Consulting

Page 1 of 2 1 2 LastLast
Results 1 to 20 of 21

Thread: A (fiendly) Challenge to brettdj

  1. #1
    Distinguished Lord of VBAX VBAX Grand Master Bob Phillips's Avatar
    Joined
    Apr 2005
    Posts
    25,446
    Location

    A (fiendly) Challenge to brettdj

    In the few weeks that I have visiting this forum, I have seen a number of responses from brettdj advocating the use of Regular Expressions.I have a problem with RegExp, so I thought I would throw it out as a challenge to see if anyone can take what I have done to its conclusion. I have addressed this post at brettdj, but I would love to hear suggestions from anyone. What's in it for you? Okay, a virtual bottle of Lagavulin to the winner (virtual means that, you win it, but as I can't deliver, I will drink it for you - I will let you know what it tastes like though ).

    As a quick aside, I tend not to advocate the use of RegExp for problem solving. Not because they are not good, they are great, and are the ideal tool for most (all?) text pasring problems. I don't advocate them on the basis of future maintainability. IMO, RegExp are not intuitive and not something that you use every day. RegExp to me seem somthing for the real obscure language function geek, or the super brains like Harlan Grove, not for us lesser mortals. Couple that with the fact that they are not like the high-level languages that we mainly use nowadays, this means that when you want to change a RegExp, finding the skills is difficult, so we either pay big bucks for a RegExp geek, or we do it another way. I know which way my vote goes.

    Anyway I digress, and onto the problem. I am sure you have come across as many questions as I have regarding splitting a name pair (surname & forename, or vices versa) into separate components. This has always seemed an ideal candidate for RegExp to me (although I never offer it in my responses to such questions for the reasons stated above), but when I was buiding my sort add-in I decided to use RegExp in the function to sort by name. Obviously I need to cater for all varities of name, such as
    - Mr Alan Jones
    - Ian St John
    - Peter McDougall
    - Peter MacDougall
    - Baron von Richtofen
    etc. etc.

    The problem is, with my RegExp skills (or lack of such), I couldn't get a RegExp to do it all. I had to add some code to pre-process the data before I passed it to my RegExp routine. The things I couldn't manage were the Mc, Mac issues (they need to be processed as the first M names, and St, also as the first S, and ensuring that the Fornename and Surname are capitalized (so that Jim jones doesn't get sorted after Alan Minter), and treating von and Von, van and Van as the same.

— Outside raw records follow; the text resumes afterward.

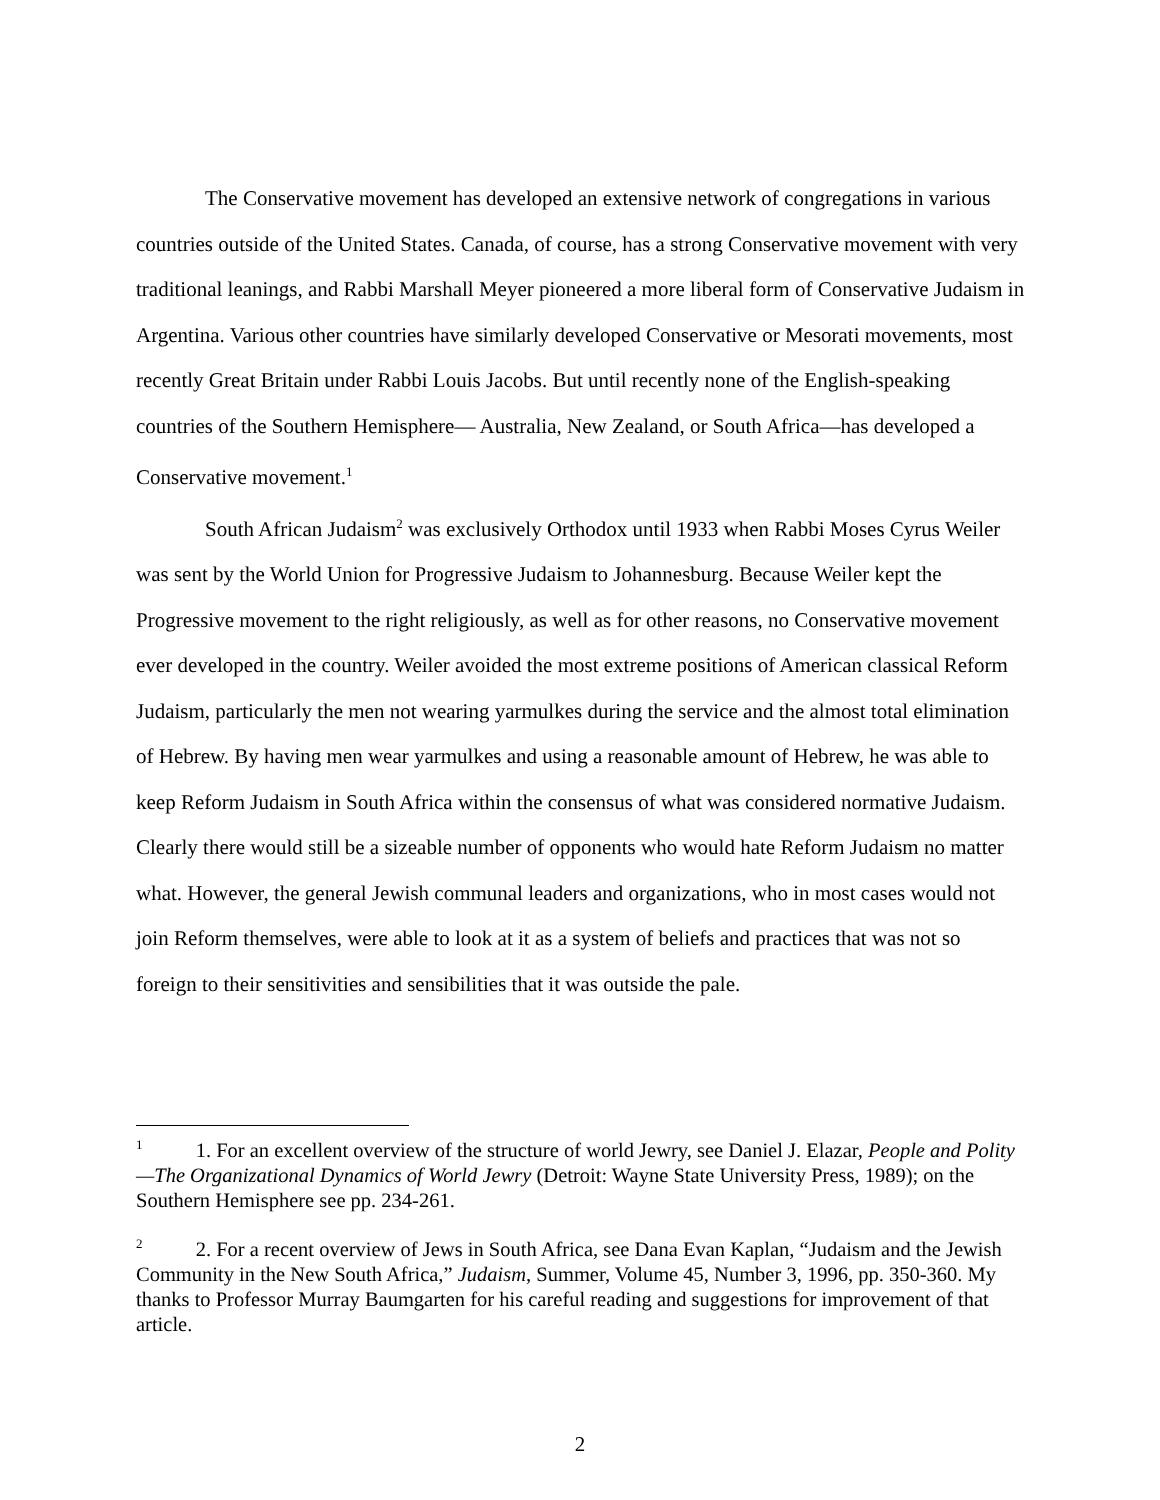The Conservative movement has developed an extensive network of congregations in various countries outside of the United States. Canada, of course, has a strong Conservative movement with very traditional leanings, and Rabbi Marshall Meyer pioneered a more liberal form of Conservative Judaism in Argentina. Various other countries have similarly developed Conservative or Mesorati movements, most recently Great Britain under Rabbi Louis Jacobs. But until recently none of the English-speaking countries of the Southern Hemisphere— Australia, New Zealand, or South Africa—has developed a Conservative movement.<sup>1</sup>
South African Judaism<sup>2</sup> was exclusively Orthodox until 1933 when Rabbi Moses Cyrus Weiler was sent by the World Union for Progressive Judaism to Johannesburg. Because Weiler kept the Progressive movement to the right religiously, as well as for other reasons, no Conservative movement ever developed in the country. Weiler avoided the most extreme positions of American classical Reform Judaism, particularly the men not wearing yarmulkes during the service and the almost total elimination of Hebrew. By having men wear yarmulkes and using a reasonable amount of Hebrew, he was able to keep Reform Judaism in South Africa within the consensus of what was considered normative Judaism. Clearly there would still be a sizeable number of opponents who would hate Reform Judaism no matter what. However, the general Jewish communal leaders and organizations, who in most cases would not join Reform themselves, were able to look at it as a system of beliefs and practices that was not so foreign to their sensitivities and sensibilities that it was outside the pale.
<sup>1</sup> 1. For an excellent overview of the structure of world Jewry, see Daniel J. Elazar, People and Polity—The Organizational Dynamics of World Jewry (Detroit: Wayne State University Press, 1989); on the Southern Hemisphere see pp. 234-261.
<sup>2</sup> 2. For a recent overview of Jews in South Africa, see Dana Evan Kaplan, “Judaism and the Jewish Community in the New South Africa,” Judaism, Summer, Volume 45, Number 3, 1996, pp. 350-360. My thanks to Professor Murray Baumgarten for his careful reading and suggestions for improvement of that article.
2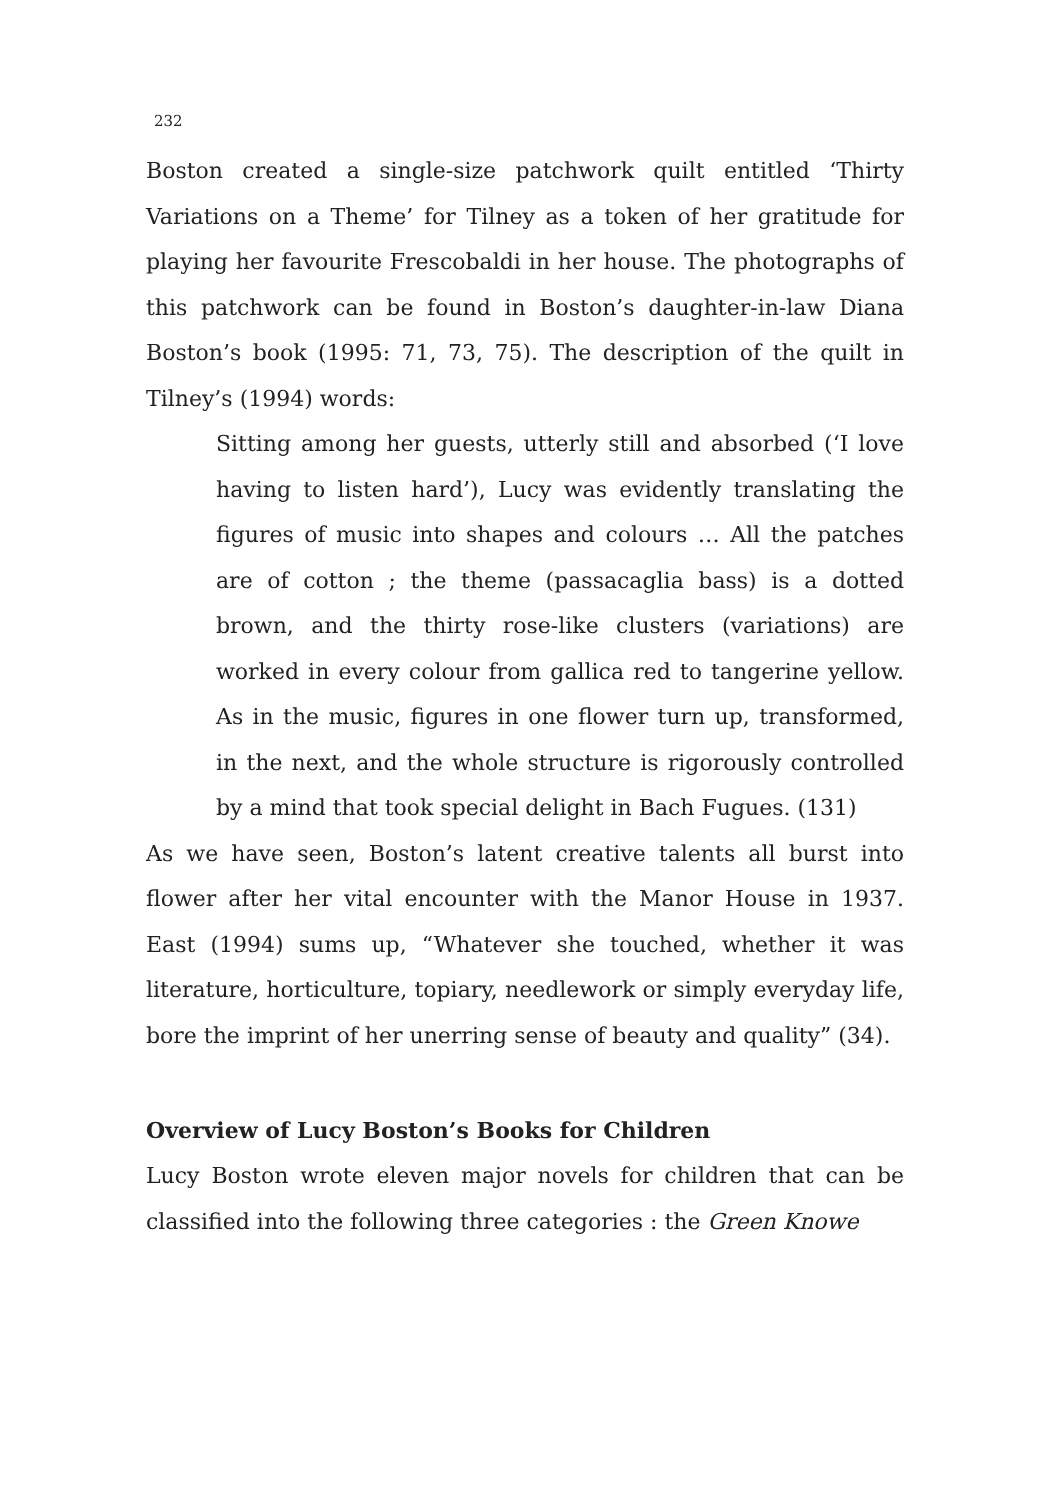232
Boston created a single-size patchwork quilt entitled ‘Thirty Variations on a Theme’ for Tilney as a token of her gratitude for playing her favourite Frescobaldi in her house. The photographs of this patchwork can be found in Boston’s daughter-in-law Diana Boston’s book (1995: 71, 73, 75). The description of the quilt in Tilney’s (1994) words:
Sitting among her guests, utterly still and absorbed (‘I love having to listen hard’), Lucy was evidently translating the figures of music into shapes and colours … All the patches are of cotton ; the theme (passacaglia bass) is a dotted brown, and the thirty rose-like clusters (variations) are worked in every colour from gallica red to tangerine yellow. As in the music, figures in one flower turn up, transformed, in the next, and the whole structure is rigorously controlled by a mind that took special delight in Bach Fugues. (131)
As we have seen, Boston’s latent creative talents all burst into flower after her vital encounter with the Manor House in 1937. East (1994) sums up, “Whatever she touched, whether it was literature, horticulture, topiary, needlework or simply everyday life, bore the imprint of her unerring sense of beauty and quality” (34).
Overview of Lucy Boston’s Books for Children
Lucy Boston wrote eleven major novels for children that can be classified into the following three categories : the Green Knowe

    This is the RegExp parser, nothing unusal here

    [VBA]
    '---------------------------------------------------------------------
    Private Function RESubString(Inp As String, _
    Pattern As String, _
    Optional N As Long = 0) As String
    '---------------------------------------------------------------------
    Dim oRegExp As Object, m As Object
    On Error GoTo RE_error
    Set oRegExp = CreateObject("VBScript.RegExp")
    oRegExp.Pattern = Pattern
    oRegExp.Global = True
    Set m = oRegExp.Execute(Inp)
    RESubString = IIf(m.Count > 0, m(N).Value, "")
    GoTo RE_Exit
    RE_error:
    RESubString = "RE Error"
    RE_Exit:
    Set oRegExp = Nothing
    On Error GoTo 0
    End Function
    [/VBA]

    This is the original calling routine which sets up the parsing string (you can see one of my other attempts)

    [VBA]
    '---------------------------------------------------------------------
    Private Function LastName(nme As String)
    '---------------------------------------------------------------------
    ' Function: Extracts the last name from a names string
    ' Synopsis: Calls 2 functions:-
    ' ReFornmat - frigs the data for St, Mc and Mac, and
    ' capitalizesc all names
    ' RESubString - runs a regular expression to return the
    ' lats name
    '---------------------------------------------------------------------
    Dim sREgExp As String

    ' sREgExp = "\b([a-z]+ +)*(O'|Mc|Mac)?[A-Z](\w+\S?)*(-[A-Z](\w+\S?)*)?\b(?=(( +)(Sr\.?|Jr\.?|[IVX][IVX]*))|,|\s*$)"
    sREgExp = "\b([a-z]+\s+)*[A-Z](\w+\S?)*([-'][A-Z](\w+\S?)*)?\b(?=(\s+([JS]r\.?|[IVX]+))?\s*$|,)"
    LastName = RESubString(ReFormat(nme), sREgExp)

    End Function
    [/VBA]

    And these are all my pre-processing routines which I wrote to make up for the deficiencies of my RegExp parsing expression.

    [VBA]
    Private Function ReFormat(Name As String)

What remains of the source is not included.